Regrettably however, the insurer further sought to delay the matter by requesting that our client be a preliminary participant under the Lifetime Care Authority as a result of the alleged head injury.
The insurer’s delay tactics unfortunately delayed the claim however, the matter was able to proceed once it was confirmed that our client did not have long standing significant brain damage.
As part of the preparation of the matter, we obtained detailed statements from our client and family members. We collated material from her employers including her tax returns to confirm that she had been in steady employment for a number of years and what her income levels were. We arranged for our client to be medically examined by our own Doctors at no cost to our client in accordance with our no-win/no-fee policy.
The no-win/no-fee policy at Gerard Malouf & Partners is like no other in that we cover all expenses with regards to obtaining medical reports. We pay for the Doctor’s Reports. We also assist our clients with travel expenses in getting to Doctor’s appointments. This is of particular importance to our clients in regional New South Wales who often have to travel into major City areas to have independent experts medically examined and to provide Reports.

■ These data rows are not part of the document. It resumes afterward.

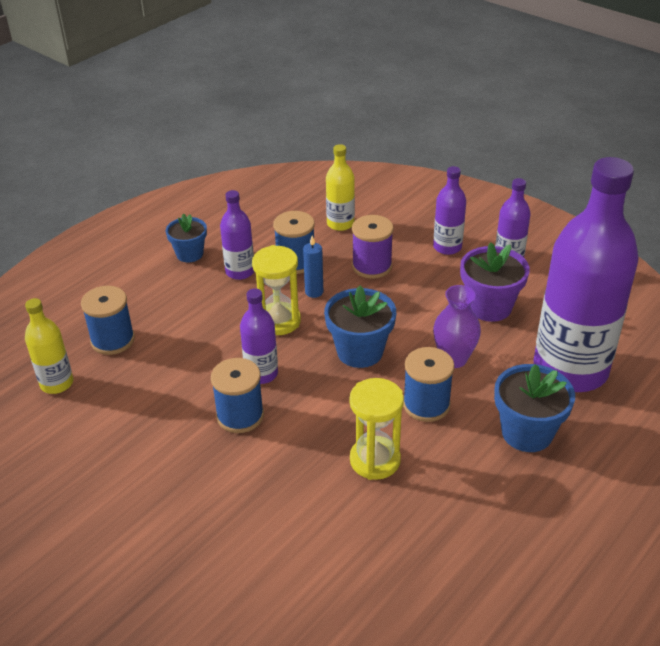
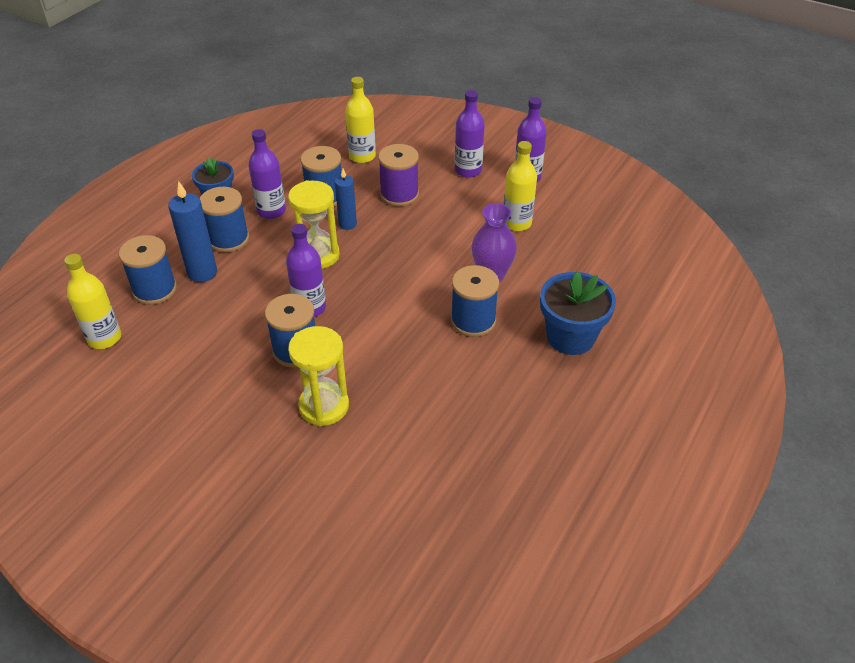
camera: 10 degrees left, 5 degrees up
blue flower pot [324,286,396,368] -> none
yellow hourglass [349,378,404,480] -> yellow hourglass moved to [288,326,349,426]
purple flower pot [460,242,530,322] -> yellow bottle [504,141,537,231]
purple bottle [534,157,639,392] -> none
none -> blue candle [168,181,217,282]
none -> blue spool [200,187,249,253]

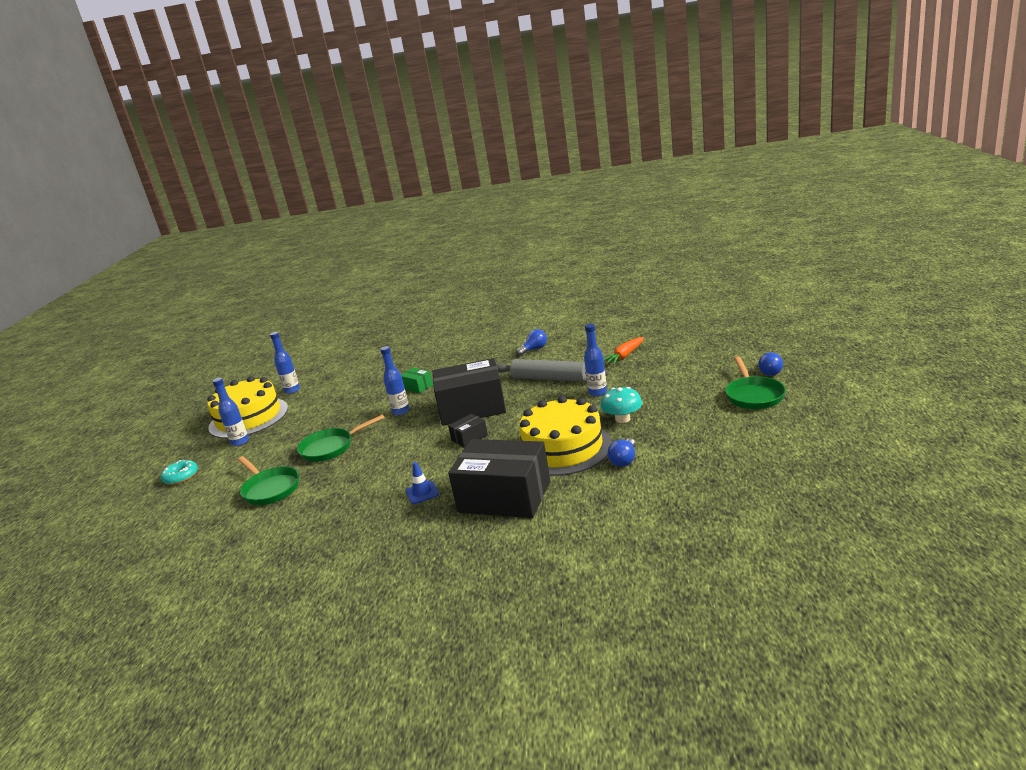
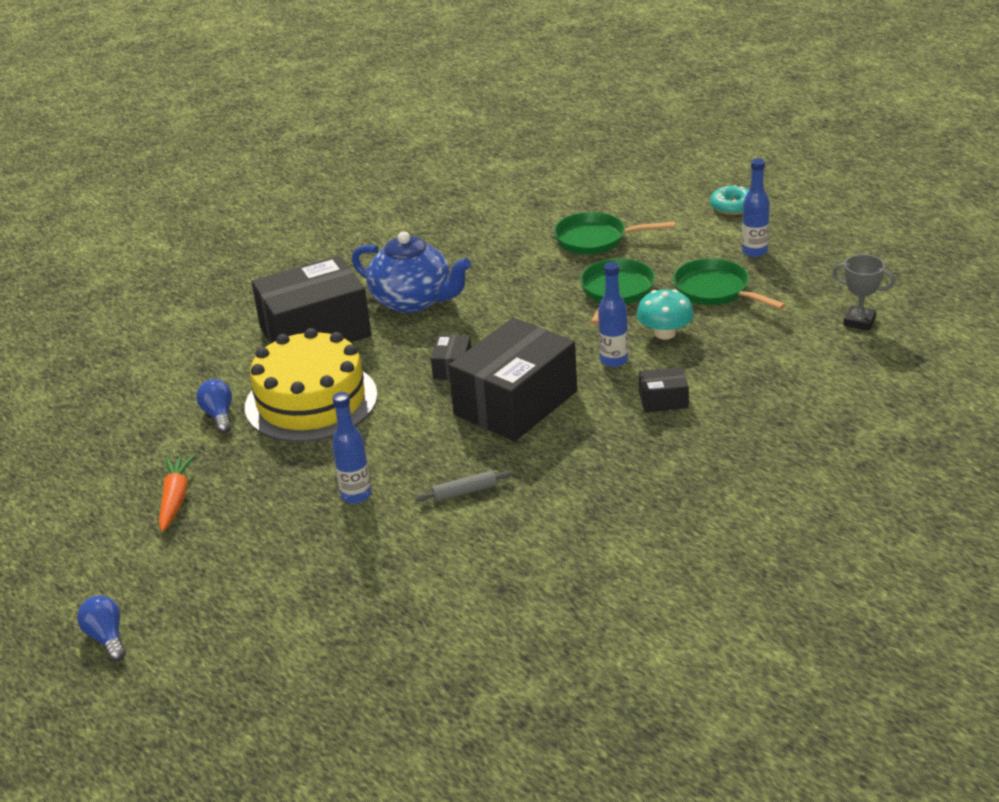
camera: 135 degrees right, 10 degrees up
yellow cake [207,376,288,439] -> none
blue bottle [270,332,300,394] -> grey trophy [832,254,895,330]
green box [401,368,433,393] -> black box [639,367,689,413]
blue traffic cone [406,462,439,504] -> blue teapot [352,231,471,313]
grey rolling pin [496,359,609,382] -> grey rolling pin [416,470,512,502], size x0.46
blue light bulb [517,329,547,356] -> none
turquoise mushroom [600,387,642,423] -> turquoise mushroom moved to [636,290,694,340]
orange carrot [604,337,644,365] -> orange carrot moved to [159,455,195,532]
green pan [725,357,786,409] -> green pan moved to [673,258,786,310]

Our client was grateful for the fact that we were able to provide that level of service and financial assistance. Ultimately, after collating all the relevant medical evidence and the economic loss details, it was clear that our client was never going to be able to go back to full-time employment.

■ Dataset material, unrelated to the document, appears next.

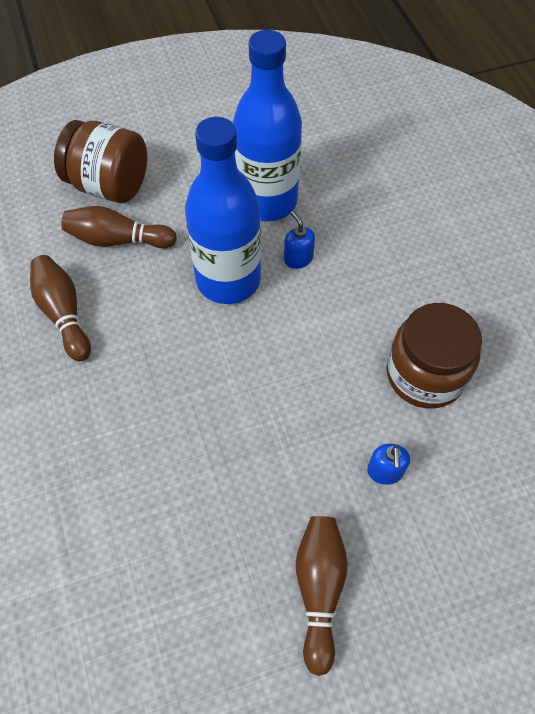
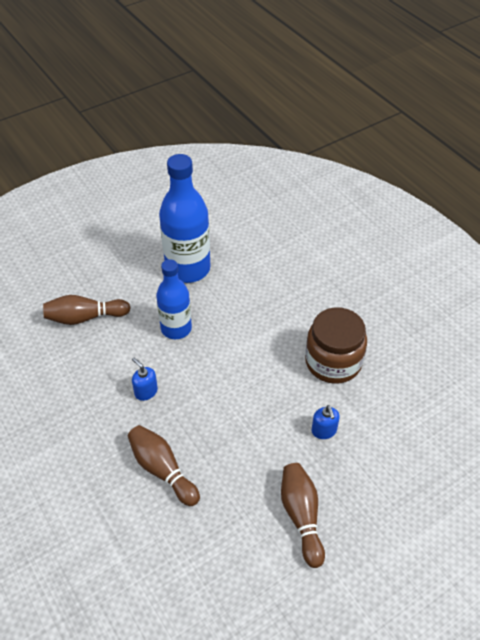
camera: 15 degrees left, 10 degrees down
brown bowling pin [30,255,91,361] -> brown bowling pin moved to [128,425,200,506]
brown jar [54,120,147,203] -> none
blue bottle [185,117,261,304] -> blue bottle [156,259,192,339], size x0.64
blue soap dispenser [284,211,315,269] -> blue soap dispenser moved to [132,358,158,401]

In further support of our client’s claim, we sought the expertise of a vocational psychologist in particular to report about the difficulties of injured victims obtaining employment especially in rural New South Wales where it is very hard to obtain employment as a result of the restricted job market. Most people in rural New South Wales have physically demanding jobs and our client was no exception. Her job was one requiring her to be on her feet, lifting, carrying and was physically demanding on her. Her injuries were such that she was no longer able to attend to that employment and it was necessary for us to utilise our expertise to obtain supportive evidence from a vocational psychological to report on the restricted job market, the difficulties someone with an injury has in obtaining even part-time employment.
This expertise was necessary in ensuring that all aspects of our client’s claim had been properly prepared. Notwithstanding the efforts by the insurance company and their Solicitors to continuously delay the matter, we finally had the matter listed for Hearing.

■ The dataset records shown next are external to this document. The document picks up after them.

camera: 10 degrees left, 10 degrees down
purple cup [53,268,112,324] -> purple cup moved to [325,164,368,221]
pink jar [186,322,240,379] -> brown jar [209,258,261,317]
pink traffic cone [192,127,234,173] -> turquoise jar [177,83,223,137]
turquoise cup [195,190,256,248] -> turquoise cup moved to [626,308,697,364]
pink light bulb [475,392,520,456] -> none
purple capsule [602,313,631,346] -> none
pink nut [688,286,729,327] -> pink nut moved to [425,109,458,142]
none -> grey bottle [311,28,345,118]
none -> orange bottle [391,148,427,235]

Under the Motor Accident Act when an injured person is involved in a motor vehicle accident and has been under the influence of alcohol, the Act stipulates that there shall be a finding of contributory negligence on the basis that alcohol would have impaired an individual’s judgment when crossing a road. It was necessary to provide our client with realistic and reasonable advice as it was clear that a Judge hearing the matter would ultimately make a finding that a pedestrian under the influence of alcohol was partly responsible for the accident due to the alcohol.
We then organised a pre Hearing settlement conference bringing all the parties together with a view of trying to settle the matter so as not to unnecessarily incur the costs of going to Court over 4 or 5 days.
We obtained our client’s instructions and through skilful negotiations were able to resolve the matter.
Our client was not entitled to receive compensation for her pain and suffering as her injuries did not exceed the requirement under the Motor Accident Compensation Act in terms of level of impairment being greater than 10%. Our client’s injuries were found to be less than 10% and notwithstanding this fact, we were still able to secure an amount of compensation in excess of $300,000.00.
Injured victims in regional Australia and in particular, regional New South Wales are significantly at a disadvantage by virtue of distance and availability of medical treatment.
Gerard Malouf & Partners specialists in servicing all of regional New South Wales through its various serviced and satellite offices. Our Solicitors have travelled as far north to Tweed Heads across to Moree, Bourke and Griffith.
We pride ourselves on our ability to service regional New South Wales and ensure maximum compensation is obtained for our clients.